At the top of
one flip chart, write the title "Quality of Life." At the top of
the second flip chart write "Type of Organization." Taking turns
around the room, each participant has one minute to introduce
himself or herself by providing the following information:
For example, "My name is ___. I am a volunteer on the Watershed
Watch group in ____ and I think that quality of life includes
having an adequate supply of clean drinking water." Another
example would be, "My name is ___. I am a social worker for
______ and I think that homelessness is decreasing people's
quality of life."
- Where he or she is from
- The type of organization he or she works for or represents (health,
business, planning, education, environmental protection,
grassroots, private citizen, etc.)
- What he or she considers a key component of quality of life.
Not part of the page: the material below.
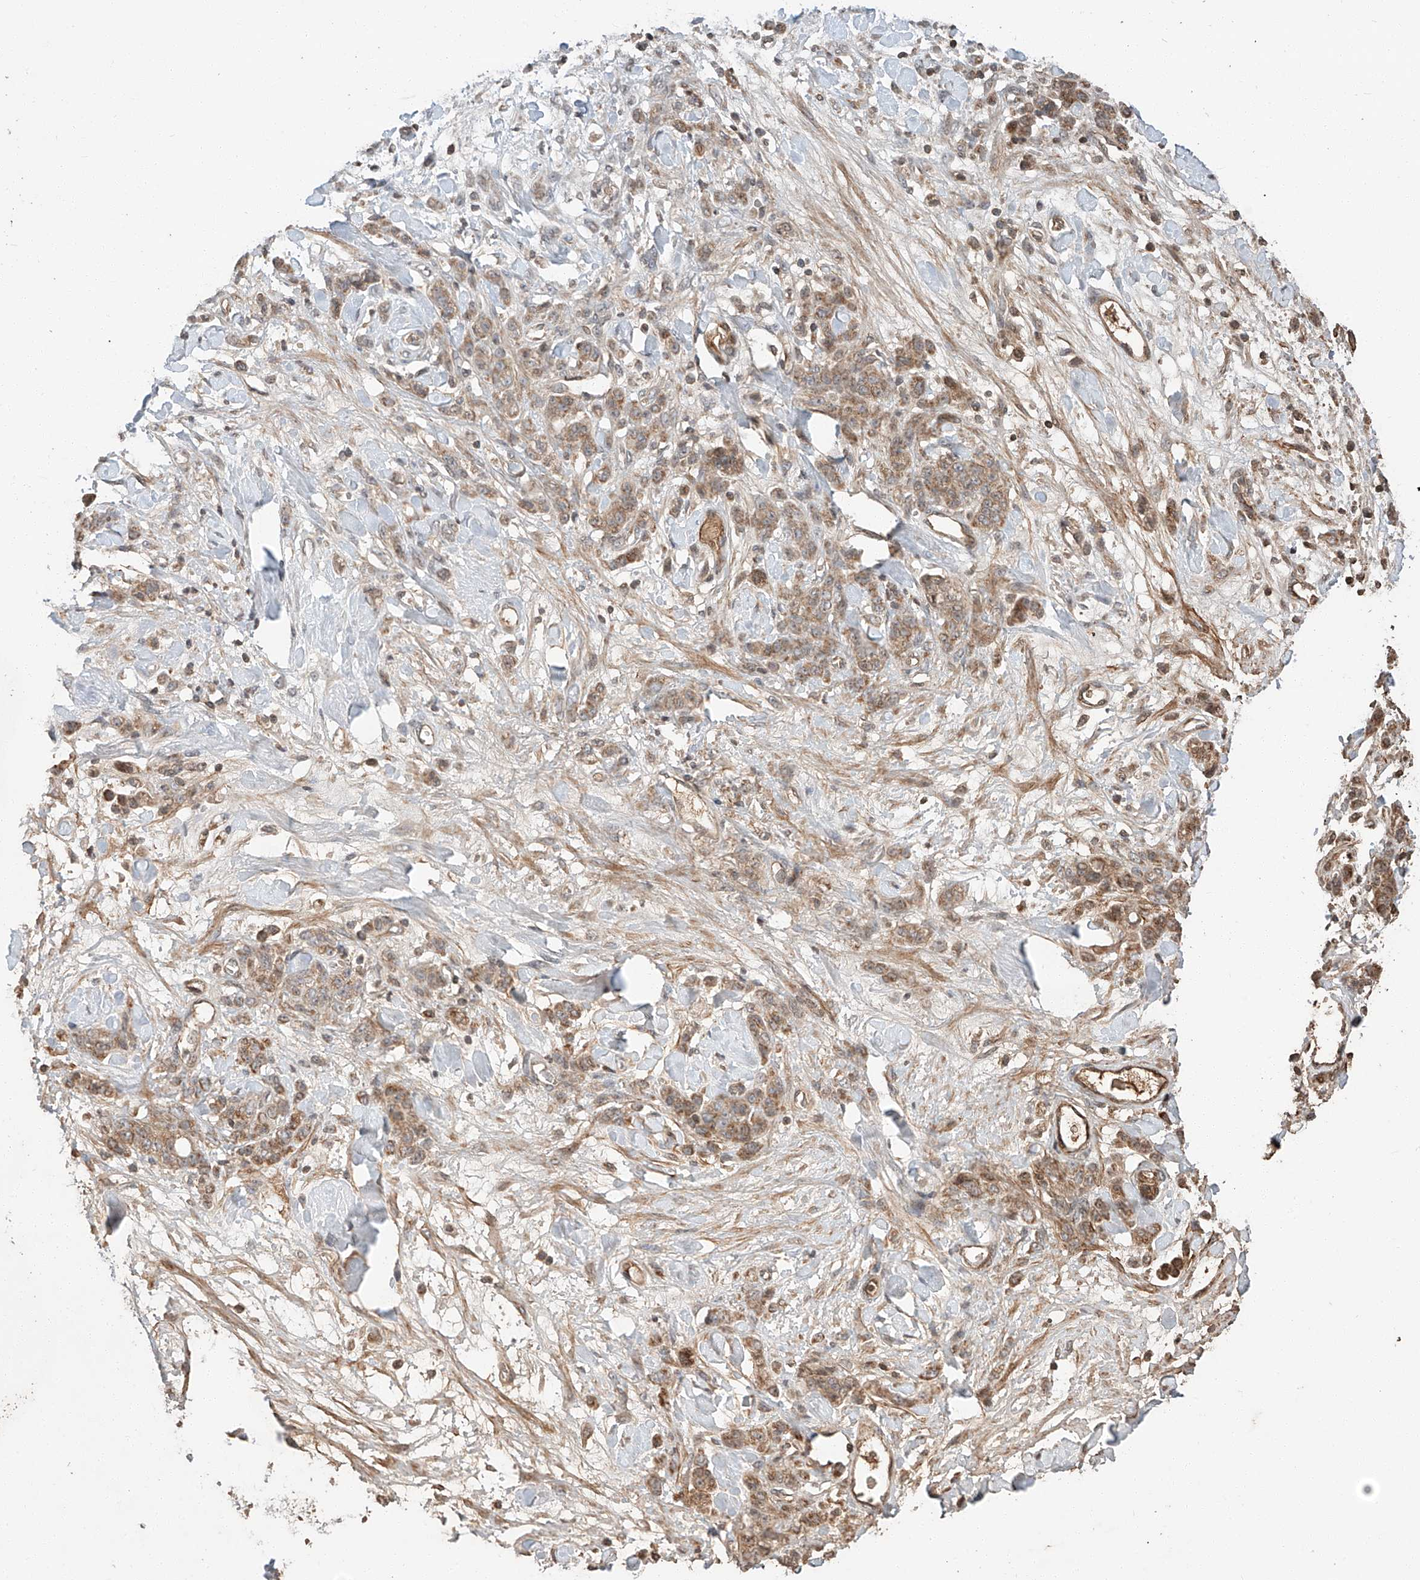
{"staining": {"intensity": "moderate", "quantity": "25%-75%", "location": "cytoplasmic/membranous"}, "tissue": "stomach cancer", "cell_type": "Tumor cells", "image_type": "cancer", "snomed": [{"axis": "morphology", "description": "Normal tissue, NOS"}, {"axis": "morphology", "description": "Adenocarcinoma, NOS"}, {"axis": "topography", "description": "Stomach"}], "caption": "Moderate cytoplasmic/membranous protein staining is identified in approximately 25%-75% of tumor cells in stomach cancer. (brown staining indicates protein expression, while blue staining denotes nuclei).", "gene": "ARHGAP33", "patient": {"sex": "male", "age": 82}}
One way to phrase this concept could be to describe his or her
vision of a good community--one that has a good quality of life.
Another way to phrase this concept would be to describe a problem
or issue that he or she is trying to improve.
If the workshop is being done for a single
organization, rather than saying the organization they represent,
the participants can mention a group that they are involved in
outside of work such as school PTA, church group, etc.
This shows the different segments of the community that are
represented. These affiliations
should be kept very brief--the object is to get a list of
organizations represented and a list of quality of life
When an organization type is mentioned (state environmental agency,
health organization, etc), it is written on the Type of Organization
flip chart. If multiple people mention the same organization type,
just add a check next to that line on the flip chart.
When a component of quality of life or a quality of life issue is
mentioned, it is written on the Quality of Life flip chart. If multiple people
mention identical issues or concerns, again, add a check next to that
line on the page. Make sure that the person recording the issues is
accurately capturing each idea. For example, if two people mention
water quality but one is concerned with runoff from fertilizer and
pesticides and the other is concerned about sewer discharge, both
issues should be written down.
When everyone is done, ask the participants to look at the
organizations and identify groups that exist within a community, but are
not represented at the workshop. Frequently missing groups include business,
youth, and the homeless or other disadvantaged groups. Write the
groups mentioned in a different color. Discuss ways to get
people who represent these interests involved in a sustainable
community indicator project.
Things to Think About
- Often the most difficult, but ultimately
the most important, part of a sustainable community indicator
project is ensuring that all different groups within the
community are represented and feel a part of the process.
- It is very important to listen carefully to what people are
saying. Make sure they are really being heard.